How much work does it take to do these steps? In my case, clicking one button. That's because I've set up an automated build process. The process performs each step, saves any error messages, aborts the build if the errors are serious, and saves an XML build log for me to inspect. I'm using FinalBuilder for this job, but you could equally use makefiles or NAnt or many other systems. The key is to make sure that you automate your entire build process, with as few manual steps as possible (ideally, none). That way, everything happens on each build, and you'll never be faced with explaining "oh, I just forgot to replace the placeholder file with the real one" when you ship the wrong bits to a customer.

Bug Tracking
Finally, you need to have a bug-tracking system in place if you write code with bugs (as we all do). At a minimum, you need to keep track of what bugs are reported and whether they're fixed. Beyond that, there are many things that are nice to have: links to the source code control system, e-mail notification if you're working in a team, and more. Here I don't have a particular recommendation; I'm mostly using a home-rolled Access database for bug tracking at the moment (though I recently gave FogBugz a spin, and it looks good for distributed team development).

But whatever means you use, track those bugs!
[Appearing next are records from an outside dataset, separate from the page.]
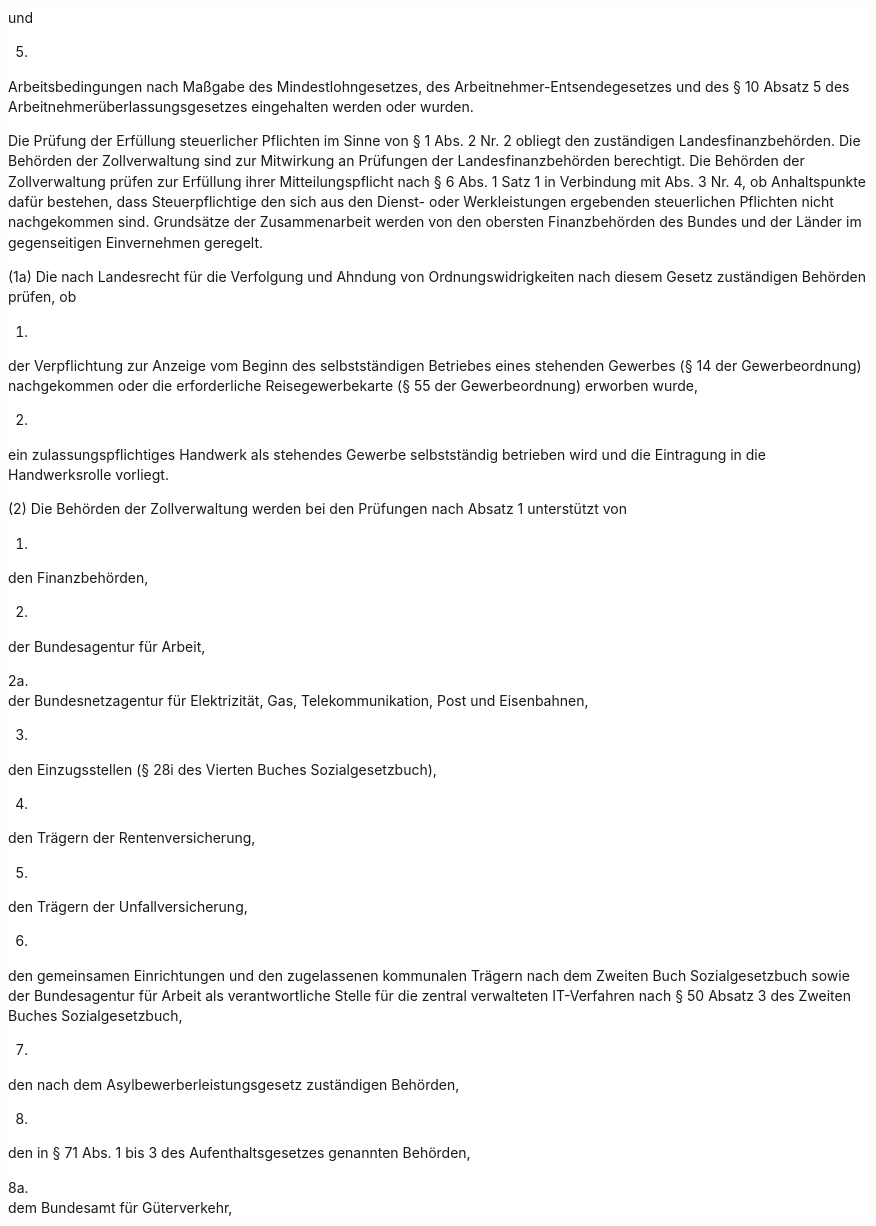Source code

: und

5.  
Arbeitsbedingungen nach Maßgabe des Mindestlohngesetzes, des Arbeitnehmer-Entsendegesetzes und des § 10 Absatz 5 des Arbeitnehmerüberlassungsgesetzes eingehalten werden oder wurden.

Die Prüfung der Erfüllung steuerlicher Pflichten im Sinne von § 1 Abs. 2 Nr. 2 obliegt den zuständigen Landesfinanzbehörden. Die Behörden der Zollverwaltung sind zur Mitwirkung an Prüfungen der Landesfinanzbehörden berechtigt. Die Behörden der Zollverwaltung prüfen zur Erfüllung ihrer Mitteilungspflicht nach § 6 Abs. 1 Satz 1 in Verbindung mit Abs. 3 Nr. 4, ob Anhaltspunkte dafür bestehen, dass Steuerpflichtige den sich aus den Dienst- oder Werkleistungen ergebenden steuerlichen Pflichten nicht nachgekommen sind. Grundsätze der Zusammenarbeit werden von den obersten Finanzbehörden des Bundes und der Länder im gegenseitigen Einvernehmen geregelt.

(1a) Die nach Landesrecht für die Verfolgung und Ahndung von Ordnungswidrigkeiten nach diesem Gesetz zuständigen Behörden prüfen, ob

1.  
der Verpflichtung zur Anzeige vom Beginn des selbstständigen Betriebes eines stehenden Gewerbes (§ 14 der Gewerbeordnung) nachgekommen oder die erforderliche Reisegewerbekarte (§ 55 der Gewerbeordnung) erworben wurde,

2.  
ein zulassungspflichtiges Handwerk als stehendes Gewerbe selbstständig betrieben wird und die Eintragung in die Handwerksrolle vorliegt.

(2) Die Behörden der Zollverwaltung werden bei den Prüfungen nach Absatz 1 unterstützt von

1.  
den Finanzbehörden,

2.  
der Bundesagentur für Arbeit,

2a.  
der Bundesnetzagentur für Elektrizität, Gas, Telekommunikation, Post und Eisenbahnen,

3.  
den Einzugsstellen (§ 28i des Vierten Buches Sozialgesetzbuch),

4.  
den Trägern der Rentenversicherung,

5.  
den Trägern der Unfallversicherung,

6.  
den gemeinsamen Einrichtungen und den zugelassenen kommunalen Trägern nach dem Zweiten Buch Sozialgesetzbuch sowie der Bundesagentur für Arbeit als verantwortliche Stelle für die zentral verwalteten IT-Verfahren nach § 50 Absatz 3 des Zweiten Buches Sozialgesetzbuch,

7.  
den nach dem Asylbewerberleistungsgesetz zuständigen Behörden,

8.  
den in § 71 Abs. 1 bis 3 des Aufenthaltsgesetzes genannten Behörden,

8a.  
dem Bundesamt für Güterverkehr,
And as you fix them, write the unit tests that would have caught them in the first place. We all have bugs in our code; that's normal. But you should never have the same bug show up again after it's been fixed.

Continuous Integration?
So that's my four-part program for getting your code out the door: control the source, control the tests, control the build, control the bugs. Any reasonably disciplined developer should be able to manage this. Where it gets interesting is when you carry these processes to extremes. As you might expect, extreme programming (XP) does just that, with a notion called "continuous integration."

What continuous integrations does is combine the check-in, build and test processes into one big process. An automated process monitors the source code control repository, and when it spots a changed file, it kicks off the build process and then the test process. You can read a good explanation of how this works in practice on Martin Fowler's Web site at I haven't yet tried this on any project, but it's certainly worth thinking about. By reducing the manual steps even more, continuous integration should contribute to the goal of having working executables built from the latest source code at all times. When I try it, I'll report back.